The most effective price comparison research should have begun before Nov. 1, but starting right away is not in vain. Determined to be the bargain hotspot, Amazon.com begins its week of Black Friday deals Sunday.

To start, write down the prices you see on Amazon.com for the items on your Christmas shopping list. Check those prices against the Black Friday deals to set your bargain parameters. If you can beat or match the Black Friday price, snatch it up. In addition, you know you should not pay more than your base Amazon.com price.

Websites like dealnews.com, techbargains.com and crazytowndeals.com also help you track online sales. A quick check each morning will help you gauge the availability of discounts.

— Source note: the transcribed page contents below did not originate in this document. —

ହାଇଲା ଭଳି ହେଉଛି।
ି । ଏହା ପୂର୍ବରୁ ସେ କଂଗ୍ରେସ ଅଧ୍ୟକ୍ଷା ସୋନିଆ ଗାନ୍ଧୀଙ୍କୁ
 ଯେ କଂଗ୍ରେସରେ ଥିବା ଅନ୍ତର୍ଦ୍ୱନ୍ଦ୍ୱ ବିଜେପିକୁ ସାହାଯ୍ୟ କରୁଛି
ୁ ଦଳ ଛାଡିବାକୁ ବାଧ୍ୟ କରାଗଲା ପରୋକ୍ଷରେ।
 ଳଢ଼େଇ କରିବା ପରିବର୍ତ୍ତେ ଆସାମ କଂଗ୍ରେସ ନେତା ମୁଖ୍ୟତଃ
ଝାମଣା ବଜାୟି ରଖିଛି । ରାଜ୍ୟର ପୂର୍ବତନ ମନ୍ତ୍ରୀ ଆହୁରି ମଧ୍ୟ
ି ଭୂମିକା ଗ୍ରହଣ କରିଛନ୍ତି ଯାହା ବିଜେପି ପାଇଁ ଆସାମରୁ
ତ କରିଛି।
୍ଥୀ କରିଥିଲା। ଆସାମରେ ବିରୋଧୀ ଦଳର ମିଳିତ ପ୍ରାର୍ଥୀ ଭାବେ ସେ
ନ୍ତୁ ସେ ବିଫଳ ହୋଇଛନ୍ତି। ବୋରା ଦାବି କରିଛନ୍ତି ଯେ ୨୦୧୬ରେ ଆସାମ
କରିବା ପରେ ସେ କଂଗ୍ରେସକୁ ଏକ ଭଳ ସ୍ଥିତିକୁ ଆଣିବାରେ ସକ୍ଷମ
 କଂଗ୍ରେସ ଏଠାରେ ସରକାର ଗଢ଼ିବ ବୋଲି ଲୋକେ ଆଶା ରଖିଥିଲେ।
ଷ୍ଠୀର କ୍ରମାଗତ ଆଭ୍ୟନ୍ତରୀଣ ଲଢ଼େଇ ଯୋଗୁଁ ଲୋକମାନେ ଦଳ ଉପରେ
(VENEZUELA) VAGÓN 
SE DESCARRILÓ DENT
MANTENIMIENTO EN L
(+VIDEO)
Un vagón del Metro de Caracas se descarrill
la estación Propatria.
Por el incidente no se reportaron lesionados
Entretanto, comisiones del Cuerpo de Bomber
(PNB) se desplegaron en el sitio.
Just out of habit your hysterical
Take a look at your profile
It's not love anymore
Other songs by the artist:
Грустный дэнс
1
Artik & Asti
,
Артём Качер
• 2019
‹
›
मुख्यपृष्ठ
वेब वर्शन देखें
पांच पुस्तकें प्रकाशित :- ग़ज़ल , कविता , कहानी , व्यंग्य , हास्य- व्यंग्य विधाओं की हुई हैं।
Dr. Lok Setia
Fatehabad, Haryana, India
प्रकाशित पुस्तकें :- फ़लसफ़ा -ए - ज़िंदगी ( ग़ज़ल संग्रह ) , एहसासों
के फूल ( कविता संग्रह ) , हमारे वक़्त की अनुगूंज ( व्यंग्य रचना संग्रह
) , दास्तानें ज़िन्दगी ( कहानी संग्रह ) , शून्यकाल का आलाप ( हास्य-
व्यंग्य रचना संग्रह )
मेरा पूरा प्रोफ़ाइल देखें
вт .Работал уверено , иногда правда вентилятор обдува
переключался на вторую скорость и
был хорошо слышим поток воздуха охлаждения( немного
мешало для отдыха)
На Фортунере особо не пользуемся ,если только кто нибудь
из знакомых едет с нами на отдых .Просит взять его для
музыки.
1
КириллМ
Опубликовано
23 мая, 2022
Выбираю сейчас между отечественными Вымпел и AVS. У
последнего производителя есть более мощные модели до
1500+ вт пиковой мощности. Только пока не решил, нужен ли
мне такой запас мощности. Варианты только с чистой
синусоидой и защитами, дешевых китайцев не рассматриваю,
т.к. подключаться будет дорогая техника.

Even if you plan an online-only deal hunt, retailers still require late-night interaction. Some stores, like Office Max, advertise their online Black Friday deals to begin at a certain time — 7 a.m. Thanksgiving Day, for example. Best Buy and Lowes, among others, promise to offer deals on Thursday, though specific sale times are not listed.

The biggest chains —Target, hhgregg, Best Buy, Kmart — will open at 12:01 a.m. Friday. Walmart will begin deals on items like toys and movies at 10 p.m. Thursday. Doorbuster electronic deals begin at midnight.

“Our customers told us they would rather stay up late to shop than get up early,” says Duncan Naughton, Walmart’s chief merchandising officer.

And while some scoff at a marketing machine that continues to morph Thanksgiving Day and Black Friday, others consider the move positive.